## Using the information:
1. In the passage on addiction, about how much dopamine does the reward system produce in response to a natural stimulus such as winning the lottery?
2. Reproduce a portion of the passage on addiction word for word, starting at the words "Addiction is a" and ending after the words "in our country.".

## Provided text:
▶

Addiction is a chronic neurobiological disorder that causes a derangement of the reward system, creating characteristic behaviors that stem from the drug replacing all other natural rewards. In fact, the behaviors are so characteristic that they are how the DSM-5 diagnoses the disease. Yet, we tend to perceive these behaviors in our emergency departments as frustrations rather than symptoms of the disease that is the number-one cause of injury-related death in our country.
What drives these behaviors? All addictions have a final common pathway that causes a decrease in the dopamine produced in the nucleus accumbens (NAc) and the ventral tegmental area (VTA). This decrease in dopamine leads to a baseline anhedonia (flat affect with lack of inherent motivation) that is, in the patient’s mind, only reversed with their drug of choice. When a patient says that they are using so that they can feel “normal,” this matches the neurobiological truth.
So how does this happen? We’re glad you asked!
Biology of Addiction
Generally, our reward center produces a stable amount of dopamine on a daily basis that lets us get out of bed, migrate to the coffee maker, and, despite the inner voice begging for the beach, go to work. With a natural stimulus like winning the lottery (or the scheduler forgetting to put you on the holiday schedule), we produce about 100 ng/dL of dopamine in the reward system. On the worst day—you know, the day you pull the backup call ripcord—our NAc produces about 40 ng/dL. This is the “normal” range of dopamine (aka motivation).

◀

## Supplied data:

▶

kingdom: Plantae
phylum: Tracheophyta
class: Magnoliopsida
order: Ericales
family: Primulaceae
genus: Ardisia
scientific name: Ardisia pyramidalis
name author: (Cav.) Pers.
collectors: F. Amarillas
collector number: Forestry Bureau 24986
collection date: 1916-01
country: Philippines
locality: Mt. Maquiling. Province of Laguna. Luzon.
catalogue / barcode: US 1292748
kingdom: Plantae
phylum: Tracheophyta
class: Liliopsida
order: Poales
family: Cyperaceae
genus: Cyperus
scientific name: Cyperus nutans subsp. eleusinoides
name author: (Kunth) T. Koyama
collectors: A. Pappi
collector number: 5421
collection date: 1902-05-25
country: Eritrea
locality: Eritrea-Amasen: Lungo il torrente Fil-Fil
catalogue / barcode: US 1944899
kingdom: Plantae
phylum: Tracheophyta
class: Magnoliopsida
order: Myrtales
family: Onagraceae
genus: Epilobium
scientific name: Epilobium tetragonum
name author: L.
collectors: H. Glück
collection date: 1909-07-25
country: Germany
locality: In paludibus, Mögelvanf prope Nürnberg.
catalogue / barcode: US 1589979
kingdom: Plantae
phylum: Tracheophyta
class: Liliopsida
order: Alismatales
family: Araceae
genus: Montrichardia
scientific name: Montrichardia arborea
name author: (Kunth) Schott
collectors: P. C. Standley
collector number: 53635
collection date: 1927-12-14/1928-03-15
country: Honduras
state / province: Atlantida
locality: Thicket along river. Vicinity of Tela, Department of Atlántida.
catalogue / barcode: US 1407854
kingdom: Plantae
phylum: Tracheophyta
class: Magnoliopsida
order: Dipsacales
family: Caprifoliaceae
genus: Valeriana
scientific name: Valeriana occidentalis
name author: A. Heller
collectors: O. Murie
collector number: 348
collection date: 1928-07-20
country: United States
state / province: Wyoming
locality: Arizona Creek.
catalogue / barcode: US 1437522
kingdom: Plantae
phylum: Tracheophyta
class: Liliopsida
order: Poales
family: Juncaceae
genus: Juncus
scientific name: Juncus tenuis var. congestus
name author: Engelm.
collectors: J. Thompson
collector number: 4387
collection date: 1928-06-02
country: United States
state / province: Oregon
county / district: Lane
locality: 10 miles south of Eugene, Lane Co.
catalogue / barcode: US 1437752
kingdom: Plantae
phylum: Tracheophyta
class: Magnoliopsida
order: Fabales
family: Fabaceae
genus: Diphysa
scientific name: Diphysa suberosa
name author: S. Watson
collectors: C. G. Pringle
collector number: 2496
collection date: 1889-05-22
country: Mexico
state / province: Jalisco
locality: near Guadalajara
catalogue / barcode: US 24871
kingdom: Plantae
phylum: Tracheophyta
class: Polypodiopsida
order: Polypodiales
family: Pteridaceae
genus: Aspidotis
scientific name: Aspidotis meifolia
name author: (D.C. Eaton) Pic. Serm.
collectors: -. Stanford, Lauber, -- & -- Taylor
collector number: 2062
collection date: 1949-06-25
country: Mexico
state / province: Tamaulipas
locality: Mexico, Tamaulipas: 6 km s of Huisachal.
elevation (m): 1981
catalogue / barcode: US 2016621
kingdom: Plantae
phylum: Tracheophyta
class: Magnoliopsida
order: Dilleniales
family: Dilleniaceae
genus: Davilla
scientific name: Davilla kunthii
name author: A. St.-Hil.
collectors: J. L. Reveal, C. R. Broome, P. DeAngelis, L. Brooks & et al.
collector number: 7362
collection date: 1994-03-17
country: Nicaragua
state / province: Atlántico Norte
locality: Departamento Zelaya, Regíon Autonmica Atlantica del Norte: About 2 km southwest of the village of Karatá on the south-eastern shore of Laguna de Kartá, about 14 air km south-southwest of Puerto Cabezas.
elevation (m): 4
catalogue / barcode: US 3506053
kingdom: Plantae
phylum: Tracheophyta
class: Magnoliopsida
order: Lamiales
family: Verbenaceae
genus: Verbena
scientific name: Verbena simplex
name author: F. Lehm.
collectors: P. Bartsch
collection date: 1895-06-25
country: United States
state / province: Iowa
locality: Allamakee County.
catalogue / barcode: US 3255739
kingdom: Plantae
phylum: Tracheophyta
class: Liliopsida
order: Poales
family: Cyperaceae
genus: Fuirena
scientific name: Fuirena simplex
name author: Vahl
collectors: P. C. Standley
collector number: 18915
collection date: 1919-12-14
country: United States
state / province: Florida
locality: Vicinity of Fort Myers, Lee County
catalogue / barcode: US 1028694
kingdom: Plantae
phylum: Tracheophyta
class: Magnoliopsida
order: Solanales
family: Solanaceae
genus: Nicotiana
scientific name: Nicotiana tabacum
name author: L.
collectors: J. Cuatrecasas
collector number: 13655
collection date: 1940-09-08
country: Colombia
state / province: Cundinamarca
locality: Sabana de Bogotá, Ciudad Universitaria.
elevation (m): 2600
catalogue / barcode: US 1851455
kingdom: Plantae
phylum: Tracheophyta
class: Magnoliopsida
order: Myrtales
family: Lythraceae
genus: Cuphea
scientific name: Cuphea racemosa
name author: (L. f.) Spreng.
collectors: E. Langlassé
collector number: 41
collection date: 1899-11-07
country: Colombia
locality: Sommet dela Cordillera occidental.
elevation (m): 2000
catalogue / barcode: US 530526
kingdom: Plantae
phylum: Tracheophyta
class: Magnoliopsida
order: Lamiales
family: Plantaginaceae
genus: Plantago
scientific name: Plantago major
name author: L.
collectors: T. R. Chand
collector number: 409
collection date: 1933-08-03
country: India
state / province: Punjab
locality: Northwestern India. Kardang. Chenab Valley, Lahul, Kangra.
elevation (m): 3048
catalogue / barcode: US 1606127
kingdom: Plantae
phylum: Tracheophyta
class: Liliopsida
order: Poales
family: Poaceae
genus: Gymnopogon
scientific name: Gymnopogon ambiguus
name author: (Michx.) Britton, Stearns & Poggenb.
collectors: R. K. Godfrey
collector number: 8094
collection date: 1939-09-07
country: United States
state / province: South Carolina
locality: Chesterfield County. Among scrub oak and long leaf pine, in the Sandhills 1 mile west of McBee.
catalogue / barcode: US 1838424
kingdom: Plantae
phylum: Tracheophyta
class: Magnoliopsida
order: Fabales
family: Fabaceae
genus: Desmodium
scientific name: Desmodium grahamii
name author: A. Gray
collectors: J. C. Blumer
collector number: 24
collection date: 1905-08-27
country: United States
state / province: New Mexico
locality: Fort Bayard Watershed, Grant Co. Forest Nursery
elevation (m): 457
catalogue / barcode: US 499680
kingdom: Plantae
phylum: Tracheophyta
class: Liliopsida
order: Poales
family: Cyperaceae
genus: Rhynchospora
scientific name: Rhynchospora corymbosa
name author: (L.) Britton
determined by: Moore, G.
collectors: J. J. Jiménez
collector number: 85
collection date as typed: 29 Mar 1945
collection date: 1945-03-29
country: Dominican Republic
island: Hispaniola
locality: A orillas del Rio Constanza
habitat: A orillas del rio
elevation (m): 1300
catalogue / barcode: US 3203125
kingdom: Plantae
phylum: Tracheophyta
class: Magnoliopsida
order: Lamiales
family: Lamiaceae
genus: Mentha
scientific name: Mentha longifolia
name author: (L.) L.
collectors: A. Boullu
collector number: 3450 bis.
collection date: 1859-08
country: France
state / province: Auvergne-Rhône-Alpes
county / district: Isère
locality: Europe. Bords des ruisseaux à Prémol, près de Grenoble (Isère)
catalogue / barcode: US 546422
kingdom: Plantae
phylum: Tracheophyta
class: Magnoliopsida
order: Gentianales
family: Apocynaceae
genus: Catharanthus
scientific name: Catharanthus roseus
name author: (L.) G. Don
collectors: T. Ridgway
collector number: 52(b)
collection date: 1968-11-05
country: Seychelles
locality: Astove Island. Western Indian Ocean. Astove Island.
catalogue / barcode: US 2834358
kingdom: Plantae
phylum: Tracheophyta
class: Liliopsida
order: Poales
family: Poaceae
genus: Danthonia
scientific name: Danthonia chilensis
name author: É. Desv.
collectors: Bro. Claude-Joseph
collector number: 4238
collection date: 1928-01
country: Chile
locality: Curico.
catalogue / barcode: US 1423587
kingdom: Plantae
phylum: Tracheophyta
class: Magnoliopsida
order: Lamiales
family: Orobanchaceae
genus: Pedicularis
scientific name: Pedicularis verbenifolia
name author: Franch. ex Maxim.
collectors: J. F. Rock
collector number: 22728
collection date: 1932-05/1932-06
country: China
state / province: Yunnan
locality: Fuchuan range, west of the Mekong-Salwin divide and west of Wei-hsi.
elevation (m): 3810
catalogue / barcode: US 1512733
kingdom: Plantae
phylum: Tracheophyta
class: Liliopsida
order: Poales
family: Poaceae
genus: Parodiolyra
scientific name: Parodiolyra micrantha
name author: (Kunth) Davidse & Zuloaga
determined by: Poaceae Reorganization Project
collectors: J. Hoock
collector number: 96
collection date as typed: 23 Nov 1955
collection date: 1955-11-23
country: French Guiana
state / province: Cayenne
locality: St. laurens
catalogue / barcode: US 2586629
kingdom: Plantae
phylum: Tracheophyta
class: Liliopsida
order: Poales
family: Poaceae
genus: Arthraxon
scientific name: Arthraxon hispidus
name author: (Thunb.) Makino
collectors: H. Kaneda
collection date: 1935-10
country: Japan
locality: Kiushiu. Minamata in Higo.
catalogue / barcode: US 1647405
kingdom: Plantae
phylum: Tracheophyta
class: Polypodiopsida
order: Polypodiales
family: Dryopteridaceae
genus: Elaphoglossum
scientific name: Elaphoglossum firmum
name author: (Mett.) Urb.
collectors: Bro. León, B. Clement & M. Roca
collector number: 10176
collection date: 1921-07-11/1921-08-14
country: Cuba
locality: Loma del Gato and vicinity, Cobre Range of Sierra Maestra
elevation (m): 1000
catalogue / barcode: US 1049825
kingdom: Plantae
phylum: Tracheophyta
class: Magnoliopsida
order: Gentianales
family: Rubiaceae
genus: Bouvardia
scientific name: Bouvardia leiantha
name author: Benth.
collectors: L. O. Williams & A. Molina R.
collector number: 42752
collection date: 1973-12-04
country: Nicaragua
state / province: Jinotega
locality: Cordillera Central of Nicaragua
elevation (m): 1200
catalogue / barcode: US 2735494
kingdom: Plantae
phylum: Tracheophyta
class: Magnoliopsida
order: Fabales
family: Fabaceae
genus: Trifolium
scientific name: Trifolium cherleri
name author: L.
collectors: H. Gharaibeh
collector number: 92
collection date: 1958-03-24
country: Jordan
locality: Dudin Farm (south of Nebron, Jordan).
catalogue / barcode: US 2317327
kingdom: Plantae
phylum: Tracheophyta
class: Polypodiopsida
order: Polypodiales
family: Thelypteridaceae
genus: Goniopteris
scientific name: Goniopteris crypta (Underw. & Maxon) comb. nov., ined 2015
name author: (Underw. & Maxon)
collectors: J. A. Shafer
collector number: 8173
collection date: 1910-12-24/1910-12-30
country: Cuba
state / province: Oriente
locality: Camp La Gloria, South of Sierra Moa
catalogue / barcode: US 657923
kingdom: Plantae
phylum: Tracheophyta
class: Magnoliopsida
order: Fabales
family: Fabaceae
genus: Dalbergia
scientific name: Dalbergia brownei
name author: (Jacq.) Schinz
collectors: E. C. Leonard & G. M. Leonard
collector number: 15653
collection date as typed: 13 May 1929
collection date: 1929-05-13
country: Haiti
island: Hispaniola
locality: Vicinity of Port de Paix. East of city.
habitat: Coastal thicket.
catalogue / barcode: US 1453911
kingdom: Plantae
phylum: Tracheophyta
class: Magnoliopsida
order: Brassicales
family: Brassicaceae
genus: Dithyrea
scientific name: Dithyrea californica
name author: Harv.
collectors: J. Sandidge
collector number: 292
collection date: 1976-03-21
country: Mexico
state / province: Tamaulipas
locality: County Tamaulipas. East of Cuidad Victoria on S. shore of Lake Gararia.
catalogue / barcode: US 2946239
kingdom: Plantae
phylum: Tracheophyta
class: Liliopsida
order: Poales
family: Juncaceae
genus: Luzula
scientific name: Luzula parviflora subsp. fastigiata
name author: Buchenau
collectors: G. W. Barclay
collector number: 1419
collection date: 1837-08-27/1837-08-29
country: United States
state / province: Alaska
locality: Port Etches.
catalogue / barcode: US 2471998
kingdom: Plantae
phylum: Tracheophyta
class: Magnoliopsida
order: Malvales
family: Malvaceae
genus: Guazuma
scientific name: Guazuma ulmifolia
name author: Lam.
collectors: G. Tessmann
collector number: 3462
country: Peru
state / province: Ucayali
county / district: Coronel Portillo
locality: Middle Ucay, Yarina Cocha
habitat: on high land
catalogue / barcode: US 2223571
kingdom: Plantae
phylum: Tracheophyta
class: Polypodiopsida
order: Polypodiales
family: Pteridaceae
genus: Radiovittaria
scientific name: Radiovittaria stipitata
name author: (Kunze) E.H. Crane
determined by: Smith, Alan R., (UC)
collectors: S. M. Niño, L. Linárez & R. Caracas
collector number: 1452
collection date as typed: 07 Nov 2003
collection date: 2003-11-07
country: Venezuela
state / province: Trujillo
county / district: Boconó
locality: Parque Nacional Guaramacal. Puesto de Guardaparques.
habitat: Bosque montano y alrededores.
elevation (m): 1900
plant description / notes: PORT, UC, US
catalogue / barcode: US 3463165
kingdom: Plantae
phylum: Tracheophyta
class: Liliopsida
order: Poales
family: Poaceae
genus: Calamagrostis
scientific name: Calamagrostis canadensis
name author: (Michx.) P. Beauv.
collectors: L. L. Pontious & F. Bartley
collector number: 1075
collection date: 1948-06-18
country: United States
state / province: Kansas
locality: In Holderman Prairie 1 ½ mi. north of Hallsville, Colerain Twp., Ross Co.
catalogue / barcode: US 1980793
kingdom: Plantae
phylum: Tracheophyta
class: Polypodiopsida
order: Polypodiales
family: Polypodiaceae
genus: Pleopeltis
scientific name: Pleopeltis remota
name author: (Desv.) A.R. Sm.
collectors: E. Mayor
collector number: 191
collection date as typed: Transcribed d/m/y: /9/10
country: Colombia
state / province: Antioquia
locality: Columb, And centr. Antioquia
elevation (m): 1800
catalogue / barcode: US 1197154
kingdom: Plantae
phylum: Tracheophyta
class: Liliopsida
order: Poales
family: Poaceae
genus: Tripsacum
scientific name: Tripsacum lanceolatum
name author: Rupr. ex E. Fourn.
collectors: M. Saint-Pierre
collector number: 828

◀

## Responses to the exercise:
1. About 100 ng/dL.

2.
Addiction is a chronic neurobiological disorder that causes a derangement of the reward system, creating characteristic behaviors that stem from the drug replacing all other natural rewards. In fact, the behaviors are so characteristic that they are how the DSM-5 diagnoses the disease. Yet, we tend to perceive these behaviors in our emergency departments as frustrations rather than symptoms of the disease that is the number-one cause of injury-related death in our country.